= Beginning of Section =

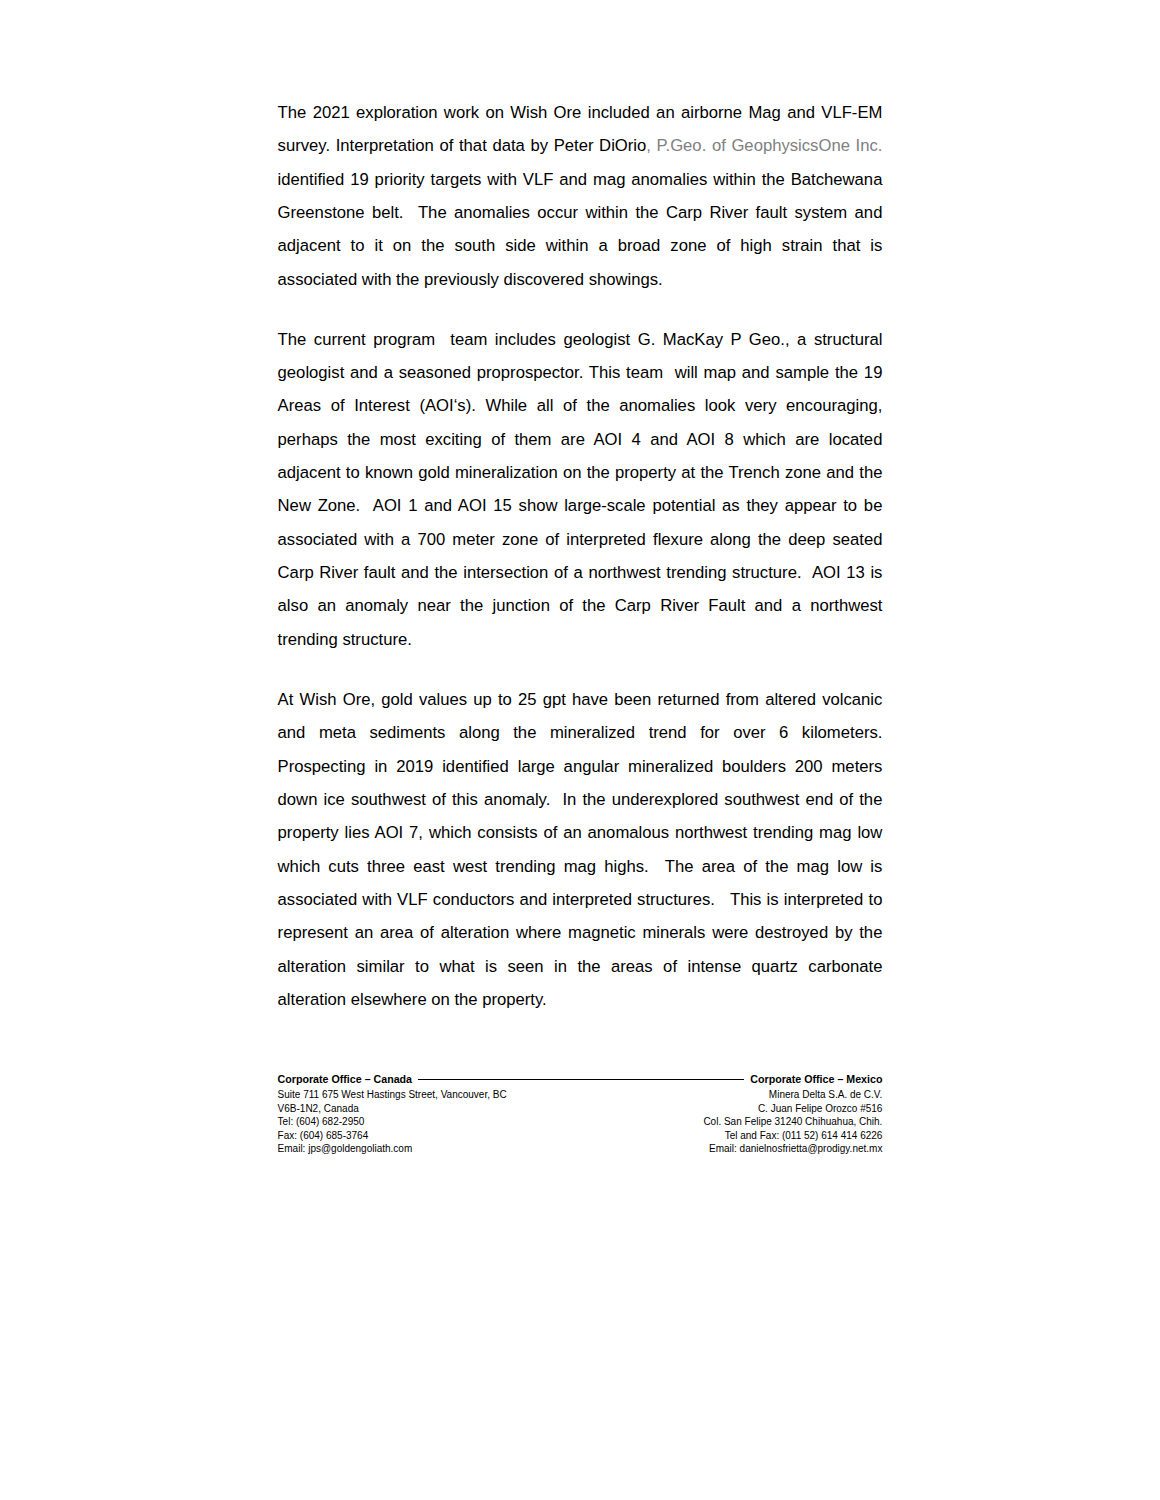The 2021 exploration work on Wish Ore included an airborne Mag and VLF-EM survey. Interpretation of that data by Peter DiOrio, P.Geo. of GeophysicsOne Inc. identified 19 priority targets with VLF and mag anomalies within the Batchewana Greenstone belt. The anomalies occur within the Carp River fault system and adjacent to it on the south side within a broad zone of high strain that is associated with the previously discovered showings.
The current program team includes geologist G. MacKay P Geo., a structural geologist and a seasoned proprospector. This team will map and sample the 19 Areas of Interest (AOI‘s). While all of the anomalies look very encouraging, perhaps the most exciting of them are AOI 4 and AOI 8 which are located adjacent to known gold mineralization on the property at the Trench zone and the New Zone. AOI 1 and AOI 15 show large-scale potential as they appear to be associated with a 700 meter zone of interpreted flexure along the deep seated Carp River fault and the intersection of a northwest trending structure. AOI 13 is also an anomaly near the junction of the Carp River Fault and a northwest trending structure.
At Wish Ore, gold values up to 25 gpt have been returned from altered volcanic and meta sediments along the mineralized trend for over 6 kilometers. Prospecting in 2019 identified large angular mineralized boulders 200 meters down ice southwest of this anomaly. In the underexplored southwest end of the property lies AOI 7, which consists of an anomalous northwest trending mag low which cuts three east west trending mag highs. The area of the mag low is associated with VLF conductors and interpreted structures. This is interpreted to represent an area of alteration where magnetic minerals were destroyed by the alteration similar to what is seen in the areas of intense quartz carbonate alteration elsewhere on the property.
Corporate Office – Canada Corporate Office – Mexico
Suite 711 675 West Hastings Street, Vancouver, BC
V6B-1N2, Canada
Tel: (604) 682-2950
Fax: (604) 685-3764
Email: jps@goldengoliath.com
Minera Delta S.A. de C.V.
C. Juan Felipe Orozco #516
Col. San Felipe 31240 Chihuahua, Chih.
Tel and Fax: (011 52) 614 414 6226
Email: danielnosfrietta@prodigy.net.mx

= End of Section =

(Task to complete)
Above are the entries; copy out every line among them that contains the word "Felipe".

(Task output)
C. Juan Felipe Orozco #516
Col. San Felipe 31240 Chihuahua, Chih.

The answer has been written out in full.